Not Happy With My Reviews: Stop dating her son! And if he asks why, feel free to tell him what you’ve told me here, but do so diplomatically, please.

Sometimes, we find ourselves in situations that just don’t really fit, and unfortunately, too many people continue on and on in situations that are, shall we say, less than optimal.

Don’t be one of these people. Make a clean break, and seek to move on to a new situation that will not frustrate you and cause you to worry about your “reviews.”

Dear Dr. Wallace: I’m a regular reader of your column and have noticed that, several times, girls have written to you about dating a former boyfriend of their best girlfriend. You always advise against it, and I must say it’s the right answer. When I was 17, my BFF and I were so close it was crazy. We were the type that could finish each other’s sentences. We went through a lot together — problems at home and school, plus a serious automobile accident. We stuck together through it all. We were each other’s rocks of support.

We were, that is, until the boy she dated for three years asked me out after they broke up. When I told her I was going out with him, she cried, called me a traitor and then simply stopped communicating with me. Sadly, that was the end of our longtime friendship. Soon after I went out with this guy, I realized I had made a huge mistake. That guy and I went our separate ways, but the end result was that brief dating relationship cost me my very best girlfriend’s friendship. Now it’s 10 years later, and I’m married to a wonderful man and have a beautiful daughter and a very happy marriage. I’m very happy with 95% of my life, but I will readily admit that I often miss my great high school girlfriend and the friendship we shared. My soul aches that she’s no longer a part of my life.

I just wanted to share my story for the benefit of today’s teens, especially the girls. Yes, they can all make their own decisions, but they should remember that the ex of a close girlfriend will rarely turn out to be the one for you — and if you elect to pursue a dating relationship with a best friend’s ex, don’t be surprised if you later discover the trade-off was not even close to worth it.

— Been There and Still Regretting It, via email

Dear Been There And Still Regretting It: Thank you for sharing your sad and unfortunate experience of dating a best friend’s former boyfriend.

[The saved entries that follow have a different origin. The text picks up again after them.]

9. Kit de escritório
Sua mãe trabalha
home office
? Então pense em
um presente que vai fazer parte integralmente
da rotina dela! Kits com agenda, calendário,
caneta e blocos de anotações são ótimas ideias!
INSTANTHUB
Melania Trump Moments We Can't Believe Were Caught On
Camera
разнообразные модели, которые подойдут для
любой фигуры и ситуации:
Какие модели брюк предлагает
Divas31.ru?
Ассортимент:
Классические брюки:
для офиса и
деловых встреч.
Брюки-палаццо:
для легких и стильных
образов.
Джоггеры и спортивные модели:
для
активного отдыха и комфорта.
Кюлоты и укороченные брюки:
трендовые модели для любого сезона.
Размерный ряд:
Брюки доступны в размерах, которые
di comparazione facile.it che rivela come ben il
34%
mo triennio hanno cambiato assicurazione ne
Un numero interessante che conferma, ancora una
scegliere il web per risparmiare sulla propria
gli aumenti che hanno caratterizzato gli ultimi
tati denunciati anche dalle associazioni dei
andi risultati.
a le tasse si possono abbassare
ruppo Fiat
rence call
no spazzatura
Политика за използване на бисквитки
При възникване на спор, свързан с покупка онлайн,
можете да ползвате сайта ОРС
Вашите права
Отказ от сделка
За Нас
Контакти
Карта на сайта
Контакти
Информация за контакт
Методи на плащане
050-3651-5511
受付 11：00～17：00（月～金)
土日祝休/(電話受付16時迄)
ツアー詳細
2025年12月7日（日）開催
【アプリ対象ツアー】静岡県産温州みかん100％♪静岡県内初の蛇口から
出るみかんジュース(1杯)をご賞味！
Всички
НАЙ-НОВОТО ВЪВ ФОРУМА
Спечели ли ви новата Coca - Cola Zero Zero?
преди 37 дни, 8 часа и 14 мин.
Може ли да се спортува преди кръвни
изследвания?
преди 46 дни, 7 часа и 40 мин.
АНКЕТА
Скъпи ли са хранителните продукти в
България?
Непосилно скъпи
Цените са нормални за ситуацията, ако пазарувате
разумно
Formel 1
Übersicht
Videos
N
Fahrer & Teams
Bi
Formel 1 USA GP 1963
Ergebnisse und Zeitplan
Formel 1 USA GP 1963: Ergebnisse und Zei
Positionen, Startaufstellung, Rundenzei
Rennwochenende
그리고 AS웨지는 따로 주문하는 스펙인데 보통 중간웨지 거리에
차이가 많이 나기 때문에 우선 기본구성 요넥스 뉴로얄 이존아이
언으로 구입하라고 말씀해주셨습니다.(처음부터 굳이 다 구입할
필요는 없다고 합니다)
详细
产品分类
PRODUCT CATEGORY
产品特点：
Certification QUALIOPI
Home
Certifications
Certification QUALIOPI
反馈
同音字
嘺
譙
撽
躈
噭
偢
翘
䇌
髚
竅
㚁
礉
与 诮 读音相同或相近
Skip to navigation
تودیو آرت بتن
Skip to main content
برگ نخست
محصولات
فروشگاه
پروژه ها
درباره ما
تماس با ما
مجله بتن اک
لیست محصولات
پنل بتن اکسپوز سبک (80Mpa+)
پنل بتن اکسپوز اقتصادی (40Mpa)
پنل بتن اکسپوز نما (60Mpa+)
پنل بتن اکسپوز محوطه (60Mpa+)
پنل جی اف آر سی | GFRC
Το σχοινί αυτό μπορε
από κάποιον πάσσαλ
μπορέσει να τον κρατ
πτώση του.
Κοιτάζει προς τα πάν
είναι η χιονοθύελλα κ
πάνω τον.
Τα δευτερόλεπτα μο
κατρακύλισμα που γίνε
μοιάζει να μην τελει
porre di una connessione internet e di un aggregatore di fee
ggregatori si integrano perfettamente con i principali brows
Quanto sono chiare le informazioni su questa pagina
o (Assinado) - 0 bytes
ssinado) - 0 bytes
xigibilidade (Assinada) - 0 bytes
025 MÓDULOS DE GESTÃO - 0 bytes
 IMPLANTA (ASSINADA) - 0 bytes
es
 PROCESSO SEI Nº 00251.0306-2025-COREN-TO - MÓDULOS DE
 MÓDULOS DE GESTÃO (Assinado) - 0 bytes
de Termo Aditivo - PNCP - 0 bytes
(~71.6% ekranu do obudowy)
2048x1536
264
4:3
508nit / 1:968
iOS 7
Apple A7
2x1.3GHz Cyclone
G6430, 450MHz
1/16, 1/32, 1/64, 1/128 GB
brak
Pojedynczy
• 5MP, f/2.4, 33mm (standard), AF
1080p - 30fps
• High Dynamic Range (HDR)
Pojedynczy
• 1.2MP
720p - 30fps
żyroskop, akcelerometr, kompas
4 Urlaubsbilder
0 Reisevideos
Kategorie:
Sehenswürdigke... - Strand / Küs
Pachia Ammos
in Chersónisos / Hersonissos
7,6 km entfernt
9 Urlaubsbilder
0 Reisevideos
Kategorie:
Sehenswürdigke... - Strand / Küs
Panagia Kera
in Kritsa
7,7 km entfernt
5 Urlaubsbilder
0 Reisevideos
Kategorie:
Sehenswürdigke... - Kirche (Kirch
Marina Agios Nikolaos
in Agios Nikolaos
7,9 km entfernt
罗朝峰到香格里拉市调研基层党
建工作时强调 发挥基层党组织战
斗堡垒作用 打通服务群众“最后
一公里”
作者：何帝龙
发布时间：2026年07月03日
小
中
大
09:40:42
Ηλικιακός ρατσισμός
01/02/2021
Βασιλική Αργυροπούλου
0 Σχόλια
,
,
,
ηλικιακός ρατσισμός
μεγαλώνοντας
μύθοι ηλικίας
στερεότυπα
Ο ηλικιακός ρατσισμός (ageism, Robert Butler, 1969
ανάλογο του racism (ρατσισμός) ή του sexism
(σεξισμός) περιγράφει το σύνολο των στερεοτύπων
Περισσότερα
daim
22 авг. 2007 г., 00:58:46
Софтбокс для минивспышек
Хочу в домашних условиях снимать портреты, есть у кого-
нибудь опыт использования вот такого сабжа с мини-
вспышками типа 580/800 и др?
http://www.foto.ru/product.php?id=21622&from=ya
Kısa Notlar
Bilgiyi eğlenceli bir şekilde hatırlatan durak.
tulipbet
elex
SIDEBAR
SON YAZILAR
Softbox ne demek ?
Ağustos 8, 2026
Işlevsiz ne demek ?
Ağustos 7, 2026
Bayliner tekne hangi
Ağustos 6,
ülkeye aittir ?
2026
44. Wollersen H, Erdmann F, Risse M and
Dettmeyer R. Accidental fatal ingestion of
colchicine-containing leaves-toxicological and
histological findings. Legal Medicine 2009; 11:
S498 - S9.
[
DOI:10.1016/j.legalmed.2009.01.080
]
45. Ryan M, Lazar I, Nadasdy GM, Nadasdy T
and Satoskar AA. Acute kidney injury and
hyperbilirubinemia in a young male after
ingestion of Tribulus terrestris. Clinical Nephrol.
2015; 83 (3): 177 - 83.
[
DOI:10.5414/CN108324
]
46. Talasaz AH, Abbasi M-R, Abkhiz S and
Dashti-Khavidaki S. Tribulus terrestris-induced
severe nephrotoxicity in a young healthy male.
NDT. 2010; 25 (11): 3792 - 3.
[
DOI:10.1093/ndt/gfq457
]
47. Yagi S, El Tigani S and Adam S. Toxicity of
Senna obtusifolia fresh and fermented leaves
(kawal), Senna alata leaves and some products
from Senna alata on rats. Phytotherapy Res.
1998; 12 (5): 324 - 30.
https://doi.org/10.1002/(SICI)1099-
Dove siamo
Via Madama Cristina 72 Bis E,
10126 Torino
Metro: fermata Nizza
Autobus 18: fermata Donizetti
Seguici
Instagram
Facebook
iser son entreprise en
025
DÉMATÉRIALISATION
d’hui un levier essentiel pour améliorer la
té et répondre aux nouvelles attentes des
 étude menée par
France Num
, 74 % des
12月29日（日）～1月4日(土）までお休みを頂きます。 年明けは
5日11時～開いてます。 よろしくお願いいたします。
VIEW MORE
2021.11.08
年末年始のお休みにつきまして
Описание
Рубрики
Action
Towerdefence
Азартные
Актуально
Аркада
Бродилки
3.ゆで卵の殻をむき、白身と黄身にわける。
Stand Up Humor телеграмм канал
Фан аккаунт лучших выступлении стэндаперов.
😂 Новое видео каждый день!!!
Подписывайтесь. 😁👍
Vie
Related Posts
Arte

Hopefully, your story might inspire some to say, “No, thanks” to a best friend’s former boyfriend’s invitation to go out with him. This is truly a situation and a topic with no right answer, as each and every situation is different and has its own dynamics. But your story is valuable by pointing out a potential downfall that can exist between some very close friends.

I suggest the carpenter’s rule here: “Measure twice; cut once.”